The woman in her turn, driven to ecstasies by the first man in her life who knew nothing about the planting of potatoes and pellamoun-tain, danced for him on his verandah in the nude, wearing only the bracelets he gave her, and sang the wild zyganke.
It could not last. A lugubrious quality in the countryside could not tolerate such exuberance. One night, Fashnalgid’s two brothers rolled up their sleeves, rushed into the love nest, kicked over the clavichord, and bounced Fashnalgid out of the house.
“Abro Hakmo Astab!” roared Fashnalgid. Not even the labourers on the estate were allowed to employ that vile expression aloud.
He picked himself up and dusted himself down in the darkness. The two-headed goat chewed at his trousers.
Fashnalgid stationed himself under his old father’s window, to shout insults and supplications. “You and Mother have had a happy life, damn you. You’re of the generation which regarded love as a matter of will. ‘Will marks us from the animal, and love from lovelessness,’ as sayeth the poet. You married equally for life, do you hear, you old fool? Well, things are different now. Will’s given way to weather…

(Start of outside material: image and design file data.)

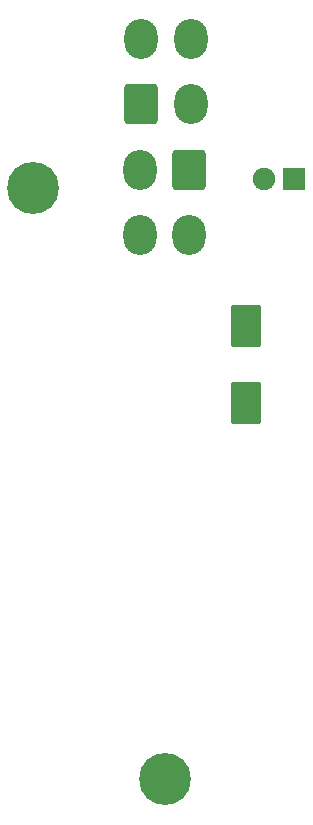
<source format=gbr>
%TF.GenerationSoftware,KiCad,Pcbnew,(6.0.9)*%
%TF.CreationDate,2022-12-07T12:03:19-09:00*%
%TF.ProjectId,AV COOL Panel,41562043-4f4f-44c2-9050-616e656c2e6b,rev?*%
%TF.SameCoordinates,Original*%
%TF.FileFunction,Soldermask,Bot*%
%TF.FilePolarity,Negative*%
%FSLAX46Y46*%
G04 Gerber Fmt 4.6, Leading zero omitted, Abs format (unit mm)*
G04 Created by KiCad (PCBNEW (6.0.9)) date 2022-12-07 12:03:19*
%MOMM*%
%LPD*%
G01*
G04 APERTURE LIST*
G04 Aperture macros list*
%AMRoundRect*
0 Rectangle with rounded corners*
0 $1 Rounding radius*
0 $2 $3 $4 $5 $6 $7 $8 $9 X,Y pos of 4 corners*
0 Add a 4 corners polygon primitive as box body*
4,1,4,$2,$3,$4,$5,$6,$7,$8,$9,$2,$3,0*
0 Add four circle primitives for the rounded corners*
1,1,$1+$1,$2,$3*
1,1,$1+$1,$4,$5*
1,1,$1+$1,$6,$7*
1,1,$1+$1,$8,$9*
0 Add four rect primitives between the rounded corners*
20,1,$1+$1,$2,$3,$4,$5,0*
20,1,$1+$1,$4,$5,$6,$7,0*
20,1,$1+$1,$6,$7,$8,$9,0*
20,1,$1+$1,$8,$9,$2,$3,0*%
G04 Aperture macros list end*
%ADD10C,4.400000*%
%ADD11RoundRect,0.300000X1.000000X-1.500000X1.000000X1.500000X-1.000000X1.500000X-1.000000X-1.500000X0*%
%ADD12RoundRect,0.050000X0.900000X0.900000X-0.900000X0.900000X-0.900000X-0.900000X0.900000X-0.900000X0*%
%ADD13C,1.900000*%
%ADD14RoundRect,0.300001X-1.099999X-1.399999X1.099999X-1.399999X1.099999X1.399999X-1.099999X1.399999X0*%
%ADD15O,2.800000X3.400000*%
%ADD16RoundRect,0.300001X1.099999X1.399999X-1.099999X1.399999X-1.099999X-1.399999X1.099999X-1.399999X0*%
G04 APERTURE END LIST*
D10*
%TO.C,REF\u002A\u002A*%
X227838000Y-57912000D03*
%TD*%
%TO.C,REF\u002A\u002A*%
X238950519Y-107950010D03*
%TD*%
D11*
%TO.C,C1*%
X245872000Y-76096000D03*
X245872000Y-69596000D03*
%TD*%
D12*
%TO.C,D1*%
X249936000Y-57150000D03*
D13*
X247396000Y-57150000D03*
%TD*%
D14*
%TO.C,J1*%
X236982000Y-50800000D03*
D15*
X241182000Y-50800000D03*
X236982000Y-45300000D03*
X241182000Y-45300000D03*
%TD*%
D16*
%TO.C,J2*%
X241046000Y-56388000D03*
D15*
X236846000Y-56388000D03*
X241046000Y-61888000D03*
X236846000Y-61888000D03*
%TD*%
M02*

</source>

“You have to grab love when you can now… Didn’t you have a parental duty to make me happy? Eh? Reply, you biwacking old loon. If you’ve been so sherbing happy, why couldn’t you have given me a happy disposition? You’ve given me nothing else. Why should I always be so miserable?”

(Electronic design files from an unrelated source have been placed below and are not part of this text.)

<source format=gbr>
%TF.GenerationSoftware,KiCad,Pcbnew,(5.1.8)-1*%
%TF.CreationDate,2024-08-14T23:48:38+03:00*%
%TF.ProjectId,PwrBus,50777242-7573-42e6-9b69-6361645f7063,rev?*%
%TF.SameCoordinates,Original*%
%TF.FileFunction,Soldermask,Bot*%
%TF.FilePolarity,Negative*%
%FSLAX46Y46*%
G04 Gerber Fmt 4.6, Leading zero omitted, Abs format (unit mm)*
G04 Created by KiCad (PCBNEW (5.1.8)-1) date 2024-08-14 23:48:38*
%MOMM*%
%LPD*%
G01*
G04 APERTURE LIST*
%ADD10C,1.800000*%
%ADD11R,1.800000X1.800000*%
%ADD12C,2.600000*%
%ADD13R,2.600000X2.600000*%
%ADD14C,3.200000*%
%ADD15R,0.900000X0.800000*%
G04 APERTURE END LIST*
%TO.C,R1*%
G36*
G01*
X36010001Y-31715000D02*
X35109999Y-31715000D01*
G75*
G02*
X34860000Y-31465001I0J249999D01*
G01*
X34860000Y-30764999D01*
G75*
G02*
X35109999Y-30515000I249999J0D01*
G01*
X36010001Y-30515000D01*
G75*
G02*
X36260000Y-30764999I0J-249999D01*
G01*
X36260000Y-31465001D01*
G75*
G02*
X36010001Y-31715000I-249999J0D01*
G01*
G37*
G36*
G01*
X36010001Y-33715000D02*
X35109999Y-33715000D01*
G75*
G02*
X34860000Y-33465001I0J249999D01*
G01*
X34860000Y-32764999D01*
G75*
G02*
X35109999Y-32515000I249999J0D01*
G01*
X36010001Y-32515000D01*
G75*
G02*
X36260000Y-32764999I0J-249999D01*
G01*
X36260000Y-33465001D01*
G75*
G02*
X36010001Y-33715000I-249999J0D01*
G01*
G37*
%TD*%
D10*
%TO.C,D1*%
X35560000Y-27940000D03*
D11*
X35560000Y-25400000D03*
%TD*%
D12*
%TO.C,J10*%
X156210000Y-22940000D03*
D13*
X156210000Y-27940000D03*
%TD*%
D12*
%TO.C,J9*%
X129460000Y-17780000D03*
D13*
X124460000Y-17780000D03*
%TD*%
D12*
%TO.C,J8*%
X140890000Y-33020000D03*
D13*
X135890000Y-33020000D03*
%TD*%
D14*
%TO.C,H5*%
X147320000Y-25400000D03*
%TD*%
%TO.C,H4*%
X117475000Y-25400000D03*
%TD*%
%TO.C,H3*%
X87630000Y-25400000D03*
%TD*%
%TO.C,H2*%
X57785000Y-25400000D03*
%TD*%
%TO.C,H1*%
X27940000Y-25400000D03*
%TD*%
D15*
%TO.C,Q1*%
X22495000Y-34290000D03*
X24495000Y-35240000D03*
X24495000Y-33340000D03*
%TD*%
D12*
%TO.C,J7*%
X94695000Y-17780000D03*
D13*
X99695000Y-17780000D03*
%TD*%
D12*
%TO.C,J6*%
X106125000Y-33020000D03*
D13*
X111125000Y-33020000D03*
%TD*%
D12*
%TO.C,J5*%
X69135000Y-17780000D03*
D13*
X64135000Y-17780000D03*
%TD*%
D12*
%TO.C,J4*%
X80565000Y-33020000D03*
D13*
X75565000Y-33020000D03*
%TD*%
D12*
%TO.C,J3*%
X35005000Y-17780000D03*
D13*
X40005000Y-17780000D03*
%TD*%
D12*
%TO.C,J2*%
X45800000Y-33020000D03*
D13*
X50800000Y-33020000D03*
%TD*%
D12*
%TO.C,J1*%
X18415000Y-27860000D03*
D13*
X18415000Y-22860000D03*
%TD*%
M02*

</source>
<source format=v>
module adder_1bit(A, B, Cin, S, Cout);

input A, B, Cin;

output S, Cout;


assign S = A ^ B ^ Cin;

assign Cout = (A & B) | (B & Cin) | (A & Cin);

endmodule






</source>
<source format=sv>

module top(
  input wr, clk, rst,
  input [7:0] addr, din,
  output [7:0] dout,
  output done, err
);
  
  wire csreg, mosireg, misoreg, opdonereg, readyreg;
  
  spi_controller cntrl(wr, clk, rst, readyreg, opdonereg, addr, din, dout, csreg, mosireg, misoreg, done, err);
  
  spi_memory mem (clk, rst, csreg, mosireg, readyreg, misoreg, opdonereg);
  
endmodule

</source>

No answer came from the dark house. A doll dressed as a soldier sailed from one of the windows and struck him on the side of the head.
There was nothing for it but to return to his regiment in Askitosh. But news travelled fast among the landed families. Scandal followed Fashnalgid. As ill fortune would have it, Major Gardeterark was an uncle of the woman he had disgraced, of that very woman who had so recently danced naked on his verandah and sung the wild zyganke. From then on, Harbin Fashnalgid’s position in the regiment became one of increasing difficulty.